:: INSTRUCTIONS FOR THE TASK ::
Scan the entries below for the word "organización" and copy every line where it turns up.
--- THE RECORDS Enclosed Below ---
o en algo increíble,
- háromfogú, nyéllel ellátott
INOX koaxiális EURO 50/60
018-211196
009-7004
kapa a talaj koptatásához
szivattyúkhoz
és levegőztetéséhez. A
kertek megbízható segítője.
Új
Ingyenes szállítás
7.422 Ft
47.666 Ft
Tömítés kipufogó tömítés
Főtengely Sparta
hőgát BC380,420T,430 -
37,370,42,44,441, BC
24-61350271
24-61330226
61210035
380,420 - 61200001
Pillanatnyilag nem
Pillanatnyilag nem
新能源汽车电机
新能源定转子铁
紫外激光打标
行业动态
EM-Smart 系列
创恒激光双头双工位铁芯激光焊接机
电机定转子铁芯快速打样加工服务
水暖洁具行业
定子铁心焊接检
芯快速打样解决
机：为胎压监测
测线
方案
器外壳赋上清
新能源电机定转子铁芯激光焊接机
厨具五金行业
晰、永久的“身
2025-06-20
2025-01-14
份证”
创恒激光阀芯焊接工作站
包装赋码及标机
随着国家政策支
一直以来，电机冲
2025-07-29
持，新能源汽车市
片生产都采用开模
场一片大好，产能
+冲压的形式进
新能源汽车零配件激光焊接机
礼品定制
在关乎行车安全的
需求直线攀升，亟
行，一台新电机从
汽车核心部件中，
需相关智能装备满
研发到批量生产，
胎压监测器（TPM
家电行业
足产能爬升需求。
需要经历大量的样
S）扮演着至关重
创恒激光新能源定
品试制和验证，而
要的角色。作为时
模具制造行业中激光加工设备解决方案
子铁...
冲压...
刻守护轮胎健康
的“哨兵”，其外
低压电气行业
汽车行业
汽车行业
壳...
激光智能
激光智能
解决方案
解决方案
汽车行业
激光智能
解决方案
--- End of Enclosed THE RECORDS ---
--- THE RECORDS Enclosed Below ---
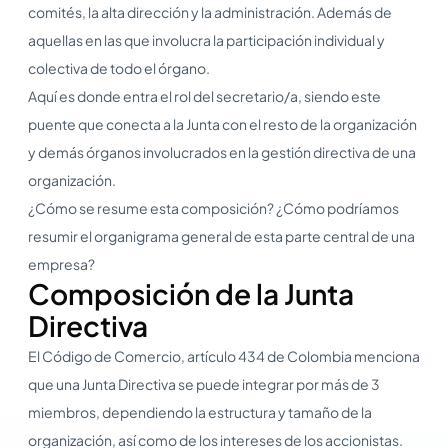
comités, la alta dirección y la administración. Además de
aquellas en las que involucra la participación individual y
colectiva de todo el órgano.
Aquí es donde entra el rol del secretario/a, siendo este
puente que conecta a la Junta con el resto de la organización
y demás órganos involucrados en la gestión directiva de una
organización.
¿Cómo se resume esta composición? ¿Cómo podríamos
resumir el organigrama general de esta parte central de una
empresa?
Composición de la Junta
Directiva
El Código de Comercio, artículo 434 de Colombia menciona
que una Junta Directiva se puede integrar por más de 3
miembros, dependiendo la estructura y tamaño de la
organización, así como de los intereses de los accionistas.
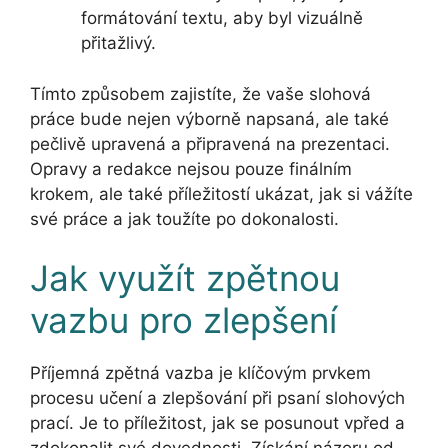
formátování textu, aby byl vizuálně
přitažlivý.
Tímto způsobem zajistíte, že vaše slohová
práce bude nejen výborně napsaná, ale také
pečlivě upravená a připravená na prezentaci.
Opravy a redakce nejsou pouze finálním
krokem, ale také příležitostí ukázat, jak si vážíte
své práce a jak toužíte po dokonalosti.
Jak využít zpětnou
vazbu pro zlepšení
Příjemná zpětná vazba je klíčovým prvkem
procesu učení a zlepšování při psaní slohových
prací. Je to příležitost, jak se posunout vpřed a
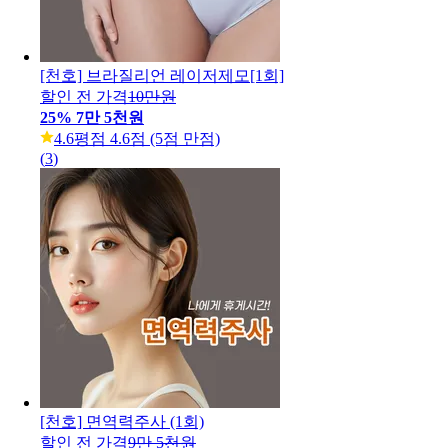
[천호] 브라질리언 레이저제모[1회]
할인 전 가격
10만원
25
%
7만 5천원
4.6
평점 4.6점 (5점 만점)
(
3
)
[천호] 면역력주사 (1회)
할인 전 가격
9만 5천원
--- End of Enclosed THE RECORDS ---
:: RESULT FOR THIS EXERCISE ::
puente que conecta a la Junta con el resto de la organización
organización.
organización, así como de los intereses de los accionistas.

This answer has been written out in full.